Page 98 of Talk to Me
The home was already compromised. In no world had I ever thought I could return there.
“Lunch in fifteen,” Locke said from somewhere behind me. “It smells good, whatever it is.”
“It’s just a roast,” Remington said. “I was bored with burgers. You like making them too much.”
“Burgers are easy and they are quick. Also no one cares if you eat them cold.” Locke shrugged. “Liking fine cuisine and cooking it are two different things.”
“Clearly,” Remington retorted, his tone dry. “However, I draw the line at the persistent servings of ground beef. Or haven’t you noticed that the lovely Patch has not been finishing her burgers the past two days…”
“I noticed,” Locke grumbled. “I just thought maybe we were feeding her too much.”
“You two are adorable,” I said without looking away from the screen. “I get that you want to engage me in the conversation, but I didn’t finish the burger because I was simply full. I’d also had sandwiches about an hour before you made the burgers last night so I wasn’t hungry.”
A fresh set of numbers popped up on the screen. The first wave of bots returned. Quarantine programs immediately engaged. Someone had tried to attach a worm to one of the bots.
How sad for them.
I nuked that one immediately and kept it compartmentalized.
“If you want something different…” Locke began but I shook my head.
“Guys, this is going to go faster if we don’t need to keep tallying the calorie log. I haven’t eaten this well in a long time. I’m used to just cooking for one and?—”
Bingo. I forgot about the conversation as the details began to unfold about MD Outfitters. They’d been on my radar while I’d worked in the department. Military contractors, freelance and available to the highest bidder. They weren’t licensed to work within the U.S. Didn’t mean they weren’t based here.

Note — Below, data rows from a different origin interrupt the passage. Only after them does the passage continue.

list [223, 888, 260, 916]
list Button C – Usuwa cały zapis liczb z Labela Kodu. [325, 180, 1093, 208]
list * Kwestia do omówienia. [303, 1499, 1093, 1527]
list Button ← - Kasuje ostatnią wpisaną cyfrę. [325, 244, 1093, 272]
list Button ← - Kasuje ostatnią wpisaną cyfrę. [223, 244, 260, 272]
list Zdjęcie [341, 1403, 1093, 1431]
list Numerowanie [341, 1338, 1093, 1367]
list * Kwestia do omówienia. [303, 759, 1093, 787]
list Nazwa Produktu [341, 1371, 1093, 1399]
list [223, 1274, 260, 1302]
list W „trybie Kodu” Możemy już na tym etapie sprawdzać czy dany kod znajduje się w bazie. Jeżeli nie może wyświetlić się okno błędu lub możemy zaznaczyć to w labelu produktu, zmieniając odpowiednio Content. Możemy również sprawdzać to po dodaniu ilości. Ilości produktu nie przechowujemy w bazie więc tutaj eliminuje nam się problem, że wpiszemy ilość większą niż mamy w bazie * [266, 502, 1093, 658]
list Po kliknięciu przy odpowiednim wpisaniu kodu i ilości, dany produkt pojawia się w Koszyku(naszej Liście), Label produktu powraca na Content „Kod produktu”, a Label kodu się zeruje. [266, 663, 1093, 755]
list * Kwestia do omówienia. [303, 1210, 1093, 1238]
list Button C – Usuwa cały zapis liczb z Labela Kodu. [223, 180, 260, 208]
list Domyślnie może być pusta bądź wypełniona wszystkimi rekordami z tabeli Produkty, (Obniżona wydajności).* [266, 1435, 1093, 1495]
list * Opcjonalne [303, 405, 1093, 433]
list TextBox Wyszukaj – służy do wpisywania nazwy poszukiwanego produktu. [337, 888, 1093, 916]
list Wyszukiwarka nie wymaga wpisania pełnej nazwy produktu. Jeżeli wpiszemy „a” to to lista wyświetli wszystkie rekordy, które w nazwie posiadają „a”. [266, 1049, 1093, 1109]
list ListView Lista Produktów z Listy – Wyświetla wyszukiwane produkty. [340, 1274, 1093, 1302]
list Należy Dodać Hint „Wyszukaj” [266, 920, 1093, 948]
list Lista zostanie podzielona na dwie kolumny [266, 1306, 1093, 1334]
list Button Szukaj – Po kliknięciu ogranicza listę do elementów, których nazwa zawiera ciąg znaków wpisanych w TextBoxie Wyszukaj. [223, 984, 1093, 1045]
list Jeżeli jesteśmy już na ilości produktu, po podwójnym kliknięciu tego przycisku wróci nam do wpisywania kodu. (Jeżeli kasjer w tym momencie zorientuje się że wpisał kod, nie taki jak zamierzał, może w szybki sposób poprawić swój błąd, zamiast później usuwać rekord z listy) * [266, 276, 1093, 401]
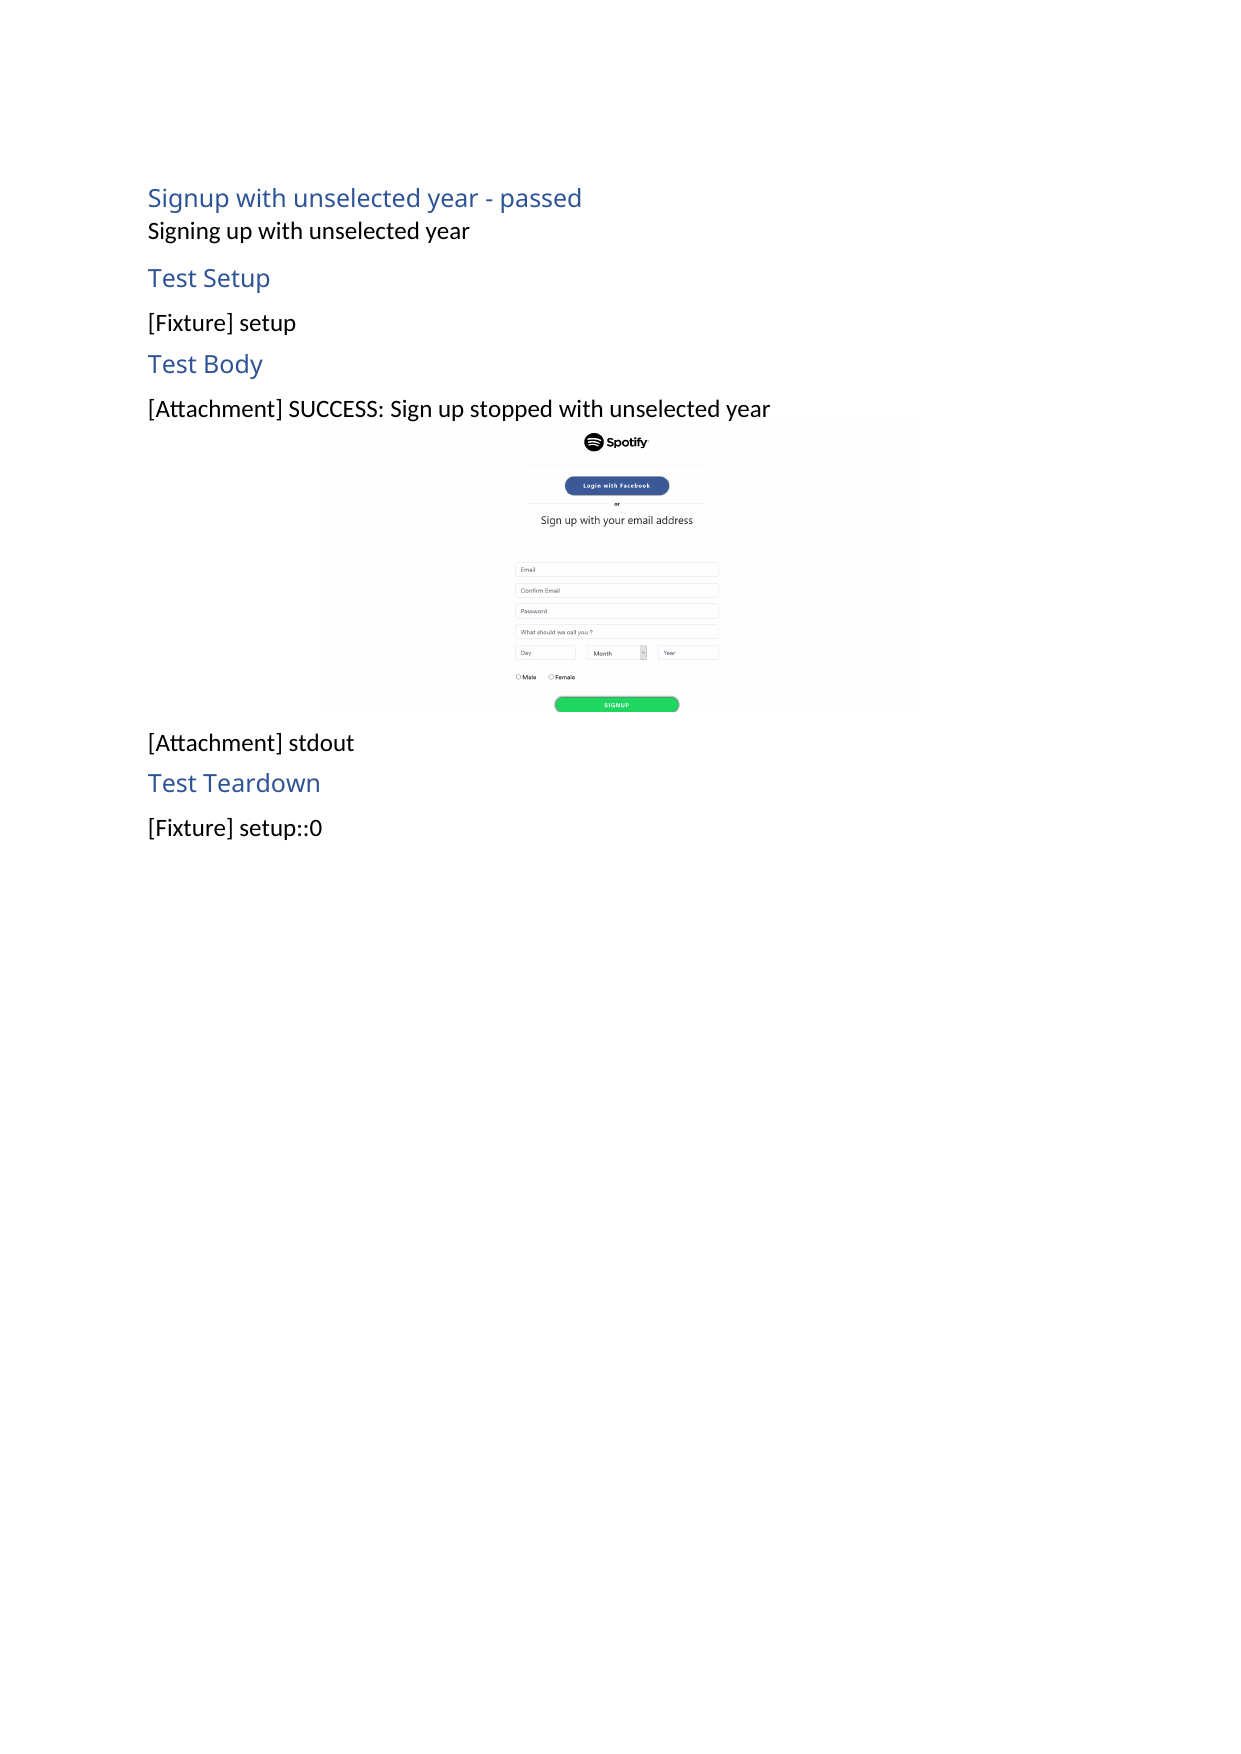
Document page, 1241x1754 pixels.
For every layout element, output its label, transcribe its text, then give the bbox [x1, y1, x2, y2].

“Do you ever feel like one minute she’s paying attention and the next we’re utterly superfluous?” Locke didn’t sound insulted.
“Yes,” Remington’s crisp reply also didn’t invite further conversation. “Then, she is doing her job and we should let her do it.”
I shuttered the conversation fully. They could talk, I didn’t need to focus on that. I needed to pay attention to what was happening on the screen.
The decryption programs were going to work. The keyword program flagged page after page for me to review and cross-reference. I continued to rock the pen as I read, only putting it down to type in new commands. Some files had to be destroyed.
A new security system, kind of like watermarking, had infected the files that had been skimmed. Not a virus, but also not a worm. It simply wanted to report back the IP address for the latest read.
Subtle, delicate work. Respect to the coder, because it was ingenious. It wouldn’t register on most virus scanners. Technically, it wasn’t even a trojan program. It was just a little executable that sent out a ping. One, tiny little ping so that it could log where the file had been opened.
Quarantined as the files were the secondary partition, the ping had nowhere it could go, but it kept trying to send it. I set the pen aside as I checked the auto logger to see where it was sending the ping to…
Sophisticated. It tried a series of addresses. When it failed to reach any of them, it started over. Sophisticated and persistent. I’d have to nuke all of it before I could open the drive again.
I created a dummy file and masked it as a server to receive the ping the file sent out and then logged the information it provided. Oh, that was clever. Now that it had logged the IP, or thought it had, it tried to add a couple of lines to the primary OS that would send another ping with updates the next time the system booted.
Insidious little program. Big brother was watching you, always watching.
It took me a few hours to find the thread of the logger, and pull it apart. The code was—elegant. It was only a handful of lines, but it took every advantage of the fact that whoever “stole” the file would have to encrypt then decrypt. So the decryption was precisely what activated those handful of lines.
Without the quarantine, there was every chance it would succeed in sending the ping without a trace. Well, the trace would have been there but only if you were looking for it. I was going to have to add another layer to the programs I ran specifically for code like this.
Instead of a poison pill it was a tainted cookie. That made me like it even less, even if it was clever.
I’d like to stab the coder in their clever little eye with my pen.
Piece by piece, I pulled out the useful data and began to build a timeline of sorts. The events I added were not defined beyond mission names unless they were target oriented. Combing through the other packets netted some details I could use to flesh out the framework.
The task took every ounce of my focus. Because of the little tags on the data, I had to go through each piece of it individually, extracting the core of what I needed before sending the actual file to be destroyed.
Tedious work. Absolutely tedious, but this was exactly why I’d built these programs, so I could locate and retrieve any file that might be related to my capture and subsequent incarceration. It also let me drill down on them to determine if the link was genuine or not.